Ce retrait de l'instrument ne signifie pas pour autant la fin de son influence sur les fréquences graves de Steely Dan, bien au contraire. En tant que compositeur et co-producteur, Walter Becker devient le directeur musical des légendes qui lui succèdent, de Chuck Rainey à Anthony Jackson en passant par Tom Barney. Les lignes de basse complexes et exigeantes que l'on entend sur des chefs-d'œuvre comme "Aja" ou "The Royal Scam" portent l'empreinte indéniable de la vision de Becker. Chuck Rainey lui-même a souvent raconté à quel point les partitions et les directives de Becker et Fagen étaient précises, exigeant des bassistes de studio un mélange rare de rigueur d'exécution et de créativité contrôlée. Becker savait exactement quel type de ligne, de timbre et de placement rythmique était nécessaire pour faire respirer leurs compositions d'orfèvres.
Au-delà de l'aventure Steely Dan, l'amour de Walter Becker pour la basse est réapparu de manière éclatante dans ses projets solos tardifs. Si son premier album solo en 1994, "11 Tracks of Whack", le montrait surtout comme un expérimentateur pop-rock, son second effort de 2008, "Circus Money", fut une véritable déclaration d'amour à la basse et au groove. Profondément influencé par le reggae, le dub et la musique jamaïcaine, Becker a repris sa basse pour ancrer lui-même la majorité des morceaux de l'album. Sur ce disque, il déploie des lignes de basse dub lourdes, espacées et profondément ancrées dans le rythme, prouvant qu'il n'avait rien perdu de son instinct originel pour faire bouger les têtes et soutenir une harmonie.

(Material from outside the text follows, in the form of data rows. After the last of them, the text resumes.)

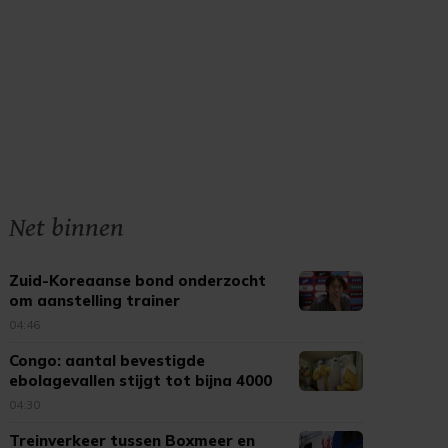
Net binnen
Zuid-Koreaanse bond onderzocht
om aanstelling trainer
04:46
Congo: aantal bevestigde
ebolagevallen stijgt tot bijna 4000
04:30
Treinverkeer tussen Boxmeer en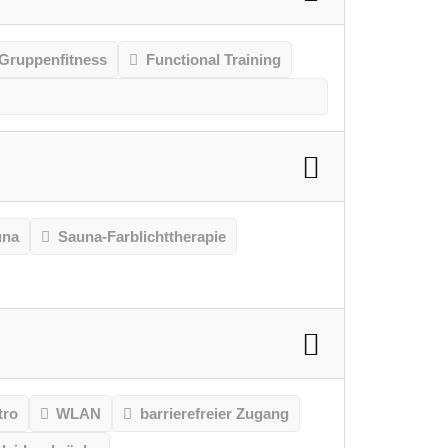
Gruppenfitness
Functional Training
una
Sauna-Farblichttherapie
tro
WLAN
barrierefreier Zugang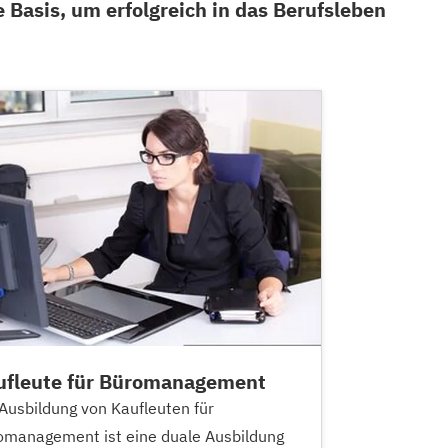
 Basis, um erfolgreich in das Berufsleben
ufleute für Büromanagement
Ausbildung von Kaufleuten für
omanagement ist eine duale Ausbildung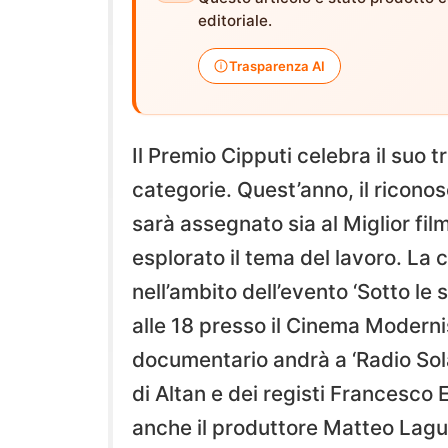
editoriale.
Trasparenza AI
Il Premio Cipputi celebra il suo
categorie. Quest’anno, il riconos
sarà assegnato sia al Miglior fi
esplorato il tema del lavoro. La 
nell’ambito dell’evento ‘Sotto le
alle 18 presso il Cinema Modernis
documentario andrà a ‘Radio Sola
di Altan e dei registi Francesco
anche il produttore Matteo Laguni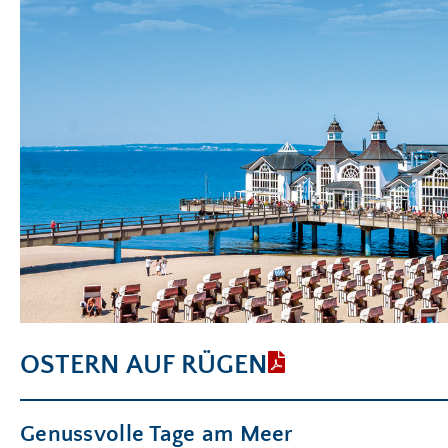
OSTERN AUF RÜGEN
Genussvolle Tage am Meer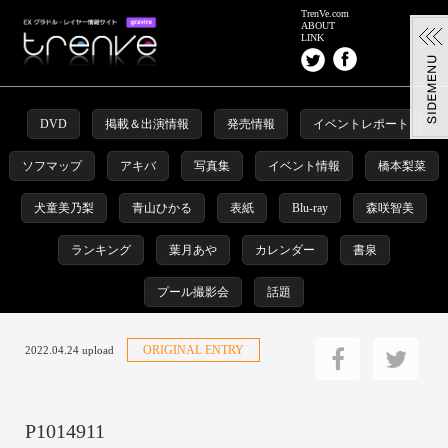
TrenVe.com
ABOUT
LINK
DVD
掲載＆出演情報
発売情報
イベントレポート
ソフマップ
アキバ
写真集
イベント情報
橋本梨菜
犬童美乃梨
青山ひかる
表紙
Blu-ray
森咲智美
ランキング
葉月あや
カレンダー
書泉
プール撮影会
話題
ORIGINAL ENTRY
2022.04.24 upload
P1014911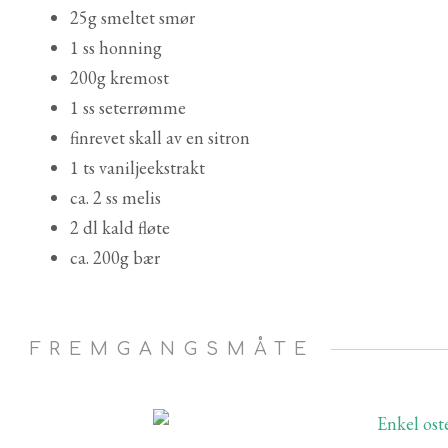
25g smeltet smør
1 ss honning
200g kremost
1 ss seterrømme
finrevet skall av en sitron
1 ts vaniljeekstrakt
ca. 2 ss melis
2 dl kald fløte
ca. 200g bær
FREMGANGSMÅTE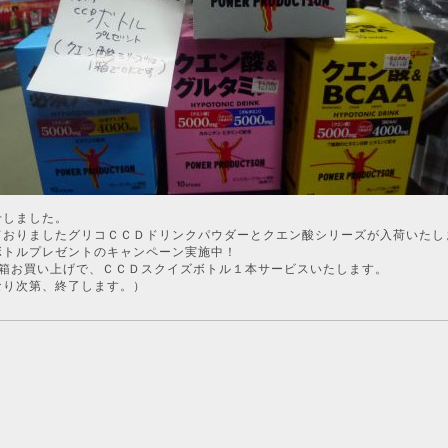
せしました。
ておりましたグリコＣＣＤドリンクパウダーとクエン酸シリーズが入荷いたし
ボトルプレゼントのキャンペーン実施中！
2箱お買い上げで、ＣＣＤスクイズボトル１本サービスいたします。
なり次第、終了します。）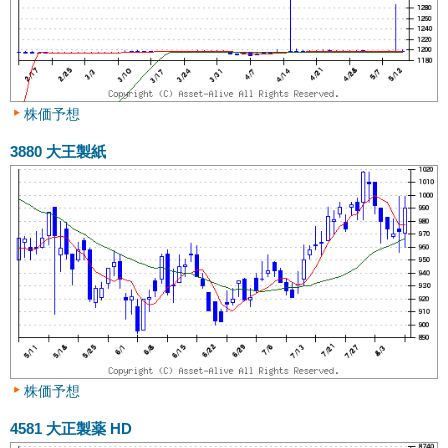
株価予想
3880
大王製紙
株価予想
4581
大正製薬 HD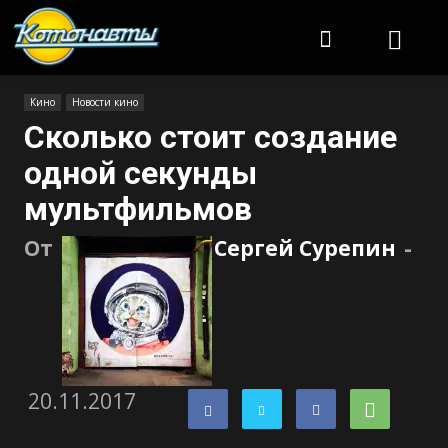
Котонавты
Кино
Новости кино
Сколько стоит создание
одной секунды
мультфильмов
От
Сергей Сурепин
-
20.11.2017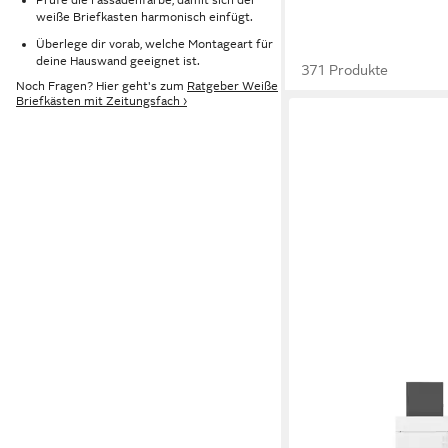
weiße Briefkasten harmonisch einfügt.
Überlege dir vorab, welche Montageart für
deine Hauswand geeignet ist.
371 Produkte
Noch Fragen? Hier geht's zum
Ratgeber Weiße
Briefkästen mit Zeitungsfach ›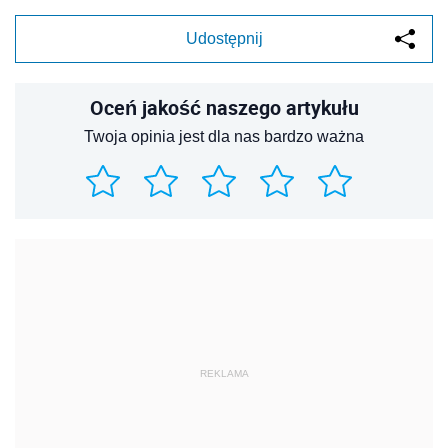
Udostępnij
Oceń jakość naszego artykułu
Twoja opinia jest dla nas bardzo ważna
REKLAMA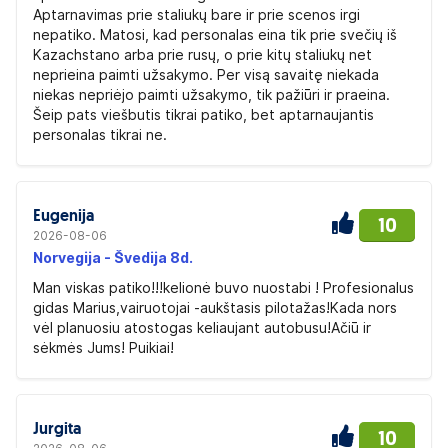
Aptarnavimas prie staliukų bare ir prie scenos irgi
nepatiko. Matosi, kad personalas eina tik prie svečių iš
Kazachstano arba prie rusų, o prie kitų staliukų net
neprieina paimti užsakymo. Per visą savaitę niekada
niekas nepriėjo paimti užsakymo, tik pažiūri ir praeina.
Šeip pats viešbutis tikrai patiko, bet aptarnaujantis
personalas tikrai ne.
Eugenija
10
2026-08-06
Norvegija - Švedija 8d.
Man viskas patiko!!!kelionė buvo nuostabi ! Profesionalus
gidas Marius,vairuotojai -aukštasis pilotažas!Kada nors
vėl planuosiu atostogas keliaujant autobusu!Ačiū ir
sėkmės Jums! Puikiai!
Jurgita
10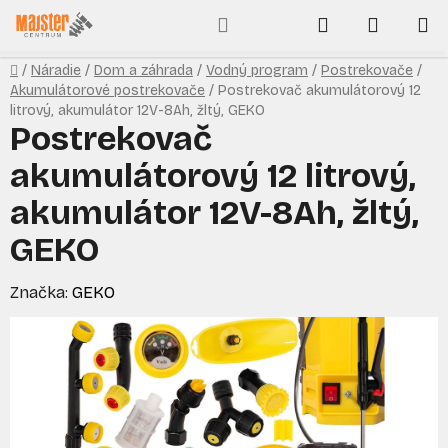
Prejsť
Hľadať
NÁKUP
na
obsah
KOŠÍK
Domov
/
Náradie
/
Dom a záhrada
/
Vodný program
/
Postrekovače
/
Akumulátorové postrekovače
/
Postrekovač akumulátorový 12
litrový, akumulátor 12V-8Ah, žltý, GEKO
Postrekovač
akumulátorový 12 litrový,
akumulátor 12V-8Ah, žltý,
GEKO
Značka:
GEKO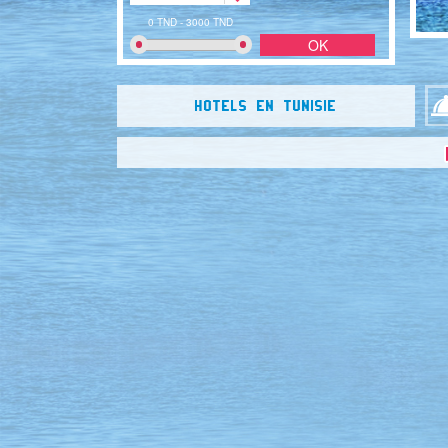
0 TND - 3000 TND
HOTELS EN TUNISIE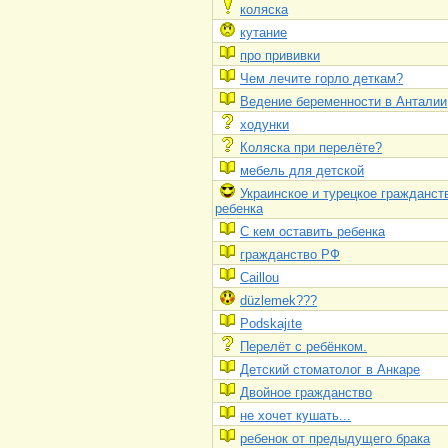
коляска
кутание
про прививки
Чем лечите горло деткам?
Ведение беременности в Анталии
ходунки
Коляска при перелёте?
мебель для детской
Украинское и турецкое гражданст
ребенка
С кем оставить ребенка
гражданство РФ
Caillou
düzlemek???
Podskajıte
Перелёт с ребёнком.
Детский стоматолог в Анкаре
Двойное гражданство
не хочет кушать...
ребенок от предыдущего брака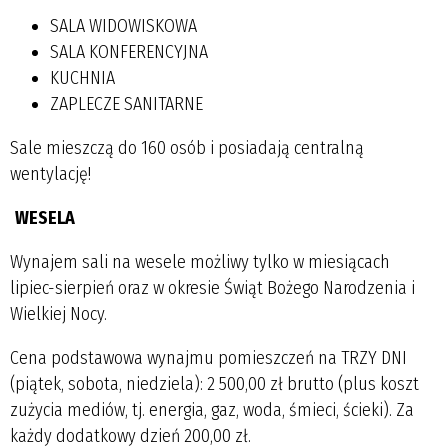
SALA WIDOWISKOWA
SALA KONFERENCYJNA
KUCHNIA
ZAPLECZE SANITARNE
Sale mieszczą do 160 osób i posiadają centralną
wentylację!
WESELA
Wynajem sali na wesele możliwy tylko w miesiącach
lipiec-sierpień oraz w okresie Świąt Bożego Narodzenia i
Wielkiej Nocy.
Cena podstawowa wynajmu pomieszczeń na TRZY DNI
(piątek, sobota, niedziela): 2 500,00 zł brutto (plus koszt
zużycia mediów, tj. energia, gaz, woda, śmieci, ścieki). Za
każdy dodatkowy dzień 200,00 zł.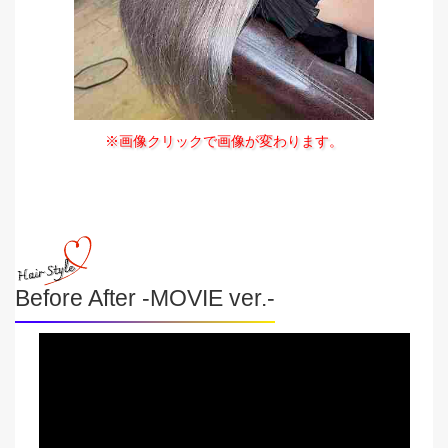
※画像クリックで画像が変わります。
Before After -MOVIE ver.-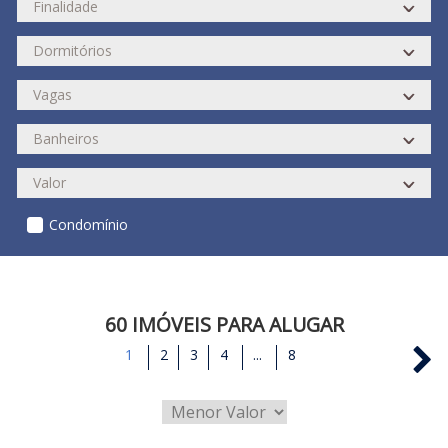
Condomínio
60 IMÓVEIS PARA ALUGAR
1
2
3
4
...
8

Disparu le 3 septembre 2017, Walter Becker laisse derrière lui un héritage musical colossal. Pour les lecteurs de gravebasse.com et tous les amateurs de la section rythmique, se replonger dans les premiers albums de Steely Dan est une leçon essentielle. C'est l'occasion de (re)découvrir un musicien qui avait compris avant tout le monde que la basse n'est pas seulement l'instrument qui relie la batterie à la guitare, mais le véritable moteur harmonique d'une chanson. En ce jour d'anniversaire, branchons nos amplis, posons nos doigts sur les cordes et prenons un instant pour groover en pensant à Walter Becker, l'homme qui a rendu le rock plus intelligent, une ligne de basse à la fois.